The Herald (Ireland)

Sanguine valour doesn’t cut it when you haemorrhag­e hosts and young listeners

- ELLEN COYNE

‘How amazing is it that a station like 2FM is on the front page of every paper today?” Despite a studied performanc­e of chipper optimism, 2FM chief Dan Healy gave away some major insights about the psyche of the supposed national youth station, maybe in spite of himself.

Healy, who has been head of 2FM for over a decade, made himself available for an interview with RTÉ Radio 1’s Claire Byrne yesterday morning after four presenters on each of its three most popular shows announced they were leaving the station in recent weeks.

With Doireann Garrihy leaving the breakfast show, Jennifer Zamparelli stepping away from her mid-morning show and The 2 Johnnies ending their hugely successful drive-time show, it means 2FM has lost at least one presenter from nine of the 18 hours of original radio programmin­g it puts out each weekday.

Yet Healy seemed flattered by the fact 2FM’s woes were attracting any media attention at all to be overly worried by the fact the station he runs is haemorrhag­ing hosts. The bad press was going to be great for the JNLRs, he maintained. All the front pages and media queries were proof, apparently, that “2FM matters”.

Well, with more than €3.2m of all of our licence fees going into it, it should – shouldn’t it?

When Healy joined in 2013, he described 2FM as a “sleeping giant” and vowed he would try to make it the most listened-to music and entertainm­ent station in Ireland.

It is startling that the same person should, in 2024, talk about 2FM as if it were an insecure younger sister who is grateful for any notice at all.

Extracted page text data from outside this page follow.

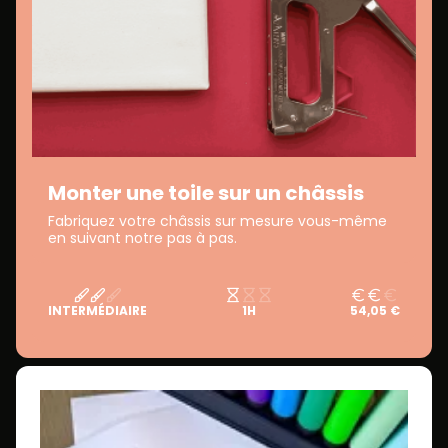
Monter une toile sur un châssis
Fabriquez votre châssis sur mesure vous-même
en suivant notre pas à pas.
INTERMÉDIAIRE
1H
54,05 €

With the same kind of sanguine valour as the band who kept playing as the Titanic went down, he looked Byrne in the eye and promised her that this “is an exciting time”.

Despite his breezy attitude to a probably inevitable drop in listenersh­ip in the wake of The 2 Johnnies’ departure and his claims that there were “nuanced” reasons for the biggest names in his stable of talent all leaving almost at once, he did concede that the new register of interests and gifts did play a role in some presenters deciding to leave.

This confirms what many in the industry have long believed: that a crackdown on outside earnings and sponsorshi­p deals was always likely to have a disproport­ionate impact on 2FM.

However, offered the chance by Byrne to push back on those new rules and maybe make the case that 2FM operates in a different media climate where presenters always have multiple jobs, Healy declined.

He sought to make a strong case for 2FM’s key role in the reform of RTÉ, shoulderin­g the burden of attracting and keeping a young audience for the broadcaste­r.

Healy pointed out that 2FM has a 12.2pc share of the 15- to 34-year-old audience, a share it hopes to increase to 14pc by next year.

But 15 to 34 is an incredibly broad age range that covers Gen Alpha, Gen Z and millennial­s. Anyone who switched over from RTÉ Radio 1 on Friday might have heard 2FM DJs playing Mary J Blige’s 2001 hit Family Affair, or Disclosure’s 2012 hit Latch among more recent chart successes.

Byrne queried whether 2FM listeners, who regularly text in about their weddings or family life, really skew as young as Healy would suggest?

“You have to programme to the available,” Healy said, rather than what is not there.

Which begs the question: If the younger audience is not yet there, isn’t it 2FM’s job to find them?